OBJECTIVE »
Copy all of the data below line for line, without the pictures.

——

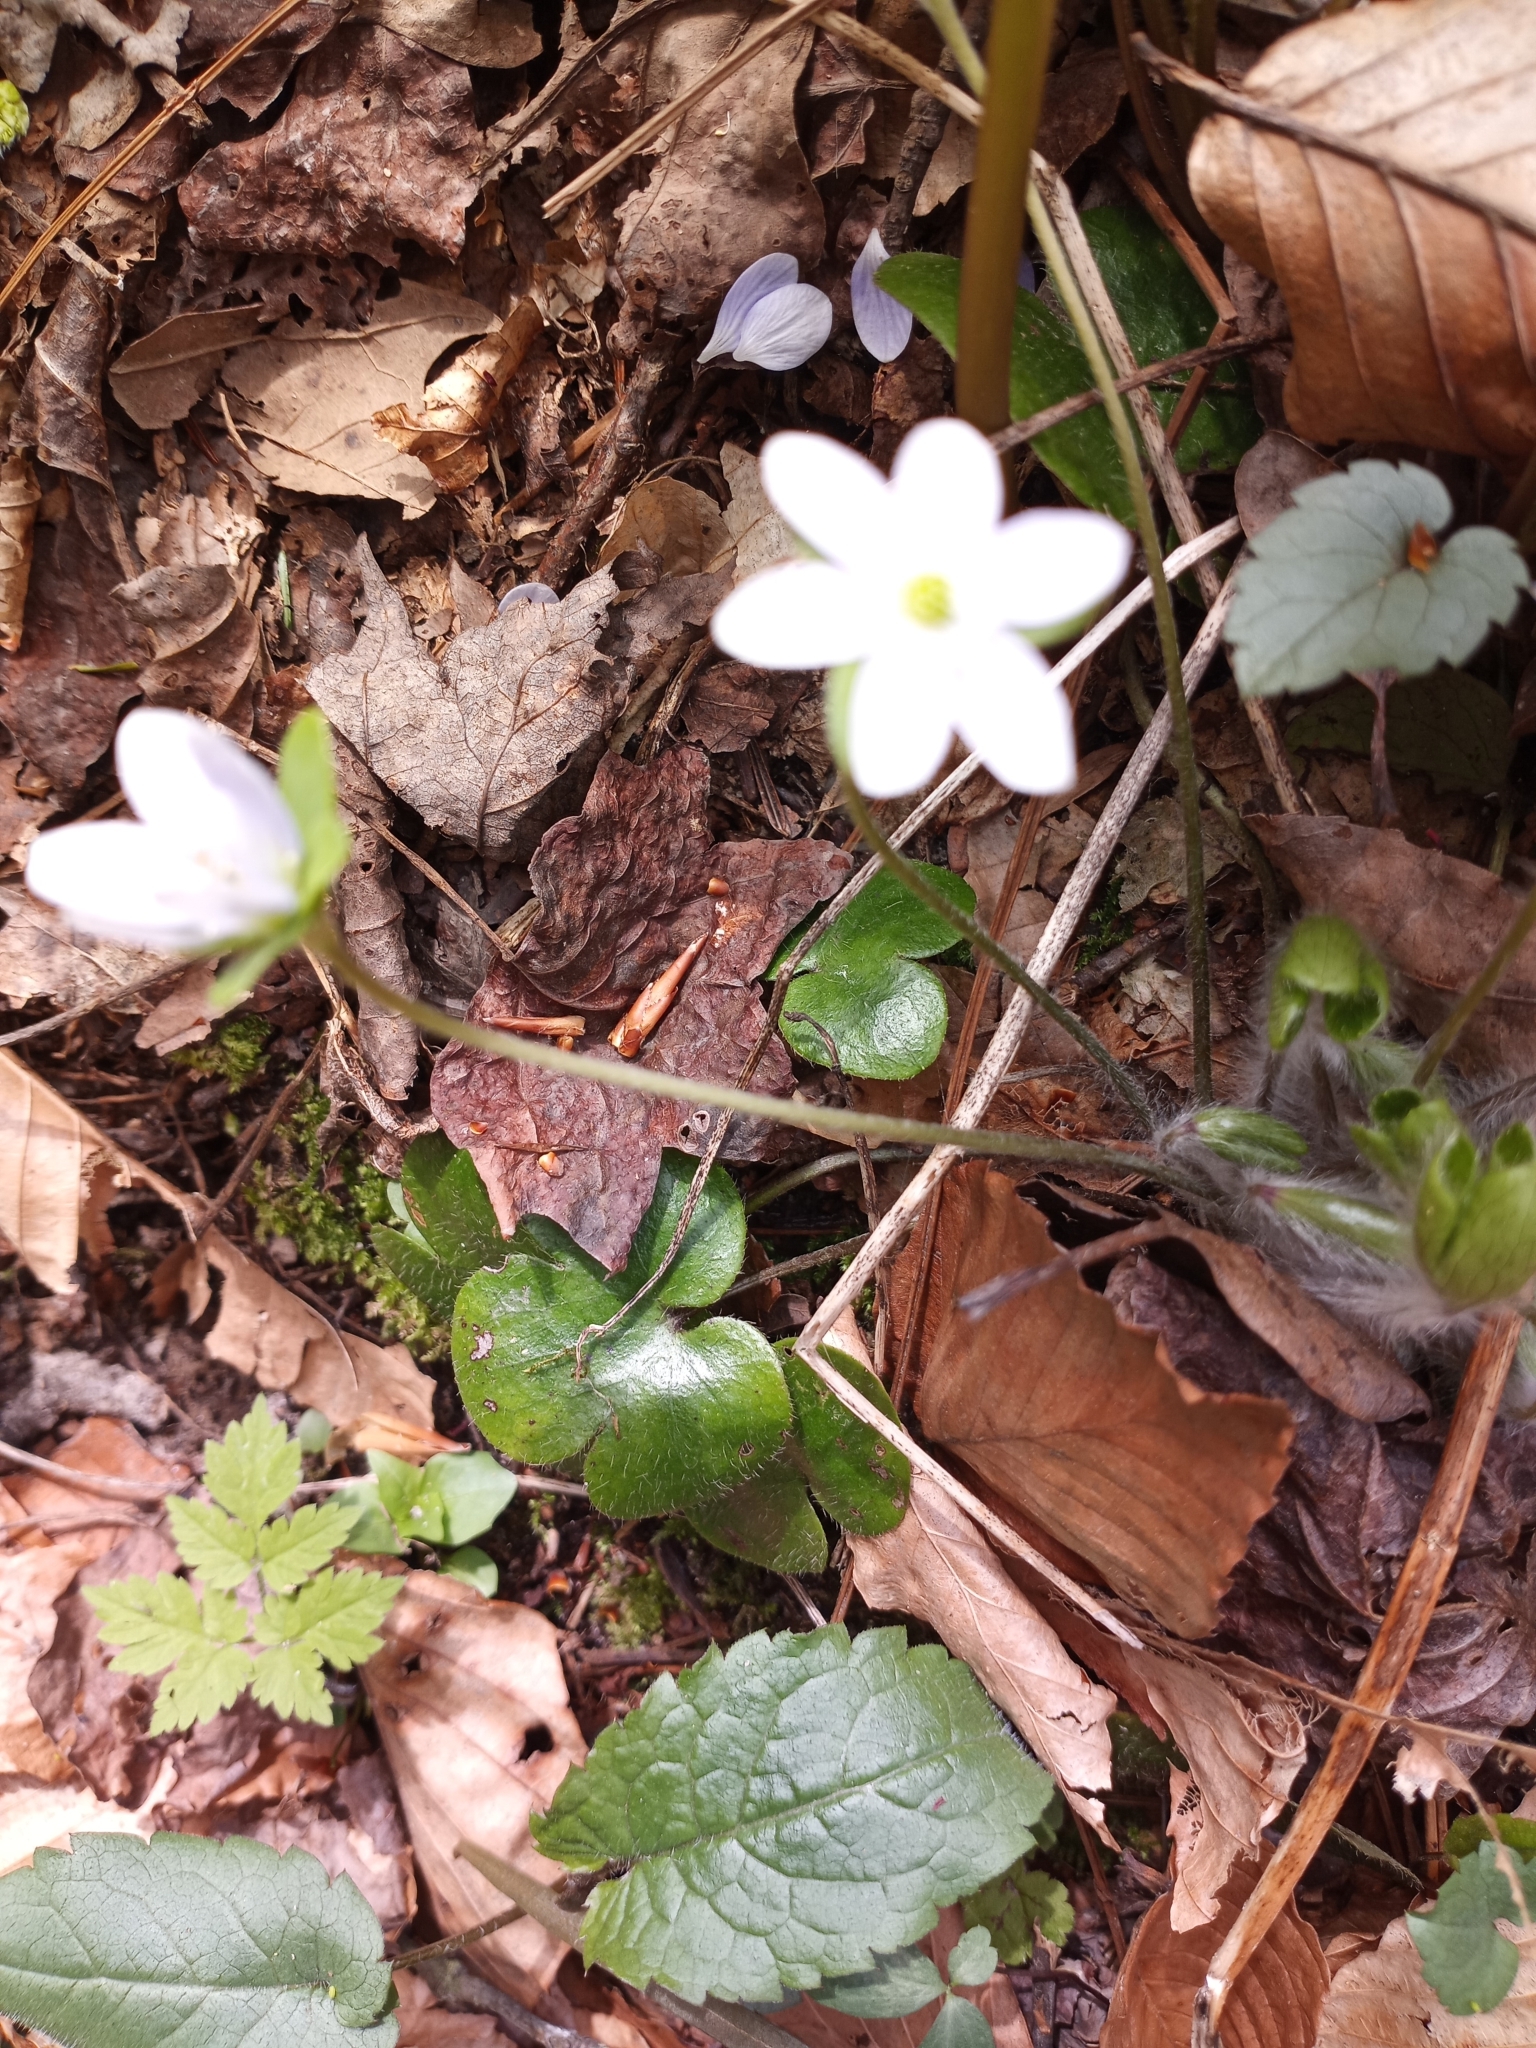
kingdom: Plantae
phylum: Tracheophyta
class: Magnoliopsida
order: Ranunculales
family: Ranunculaceae
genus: Hepatica
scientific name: Hepatica americana
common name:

——

CORRECT OUTPUT »
kingdom: Plantae
phylum: Tracheophyta
class: Magnoliopsida
order: Ranunculales
family: Ranunculaceae
genus: Hepatica
scientific name: Hepatica americana
common name:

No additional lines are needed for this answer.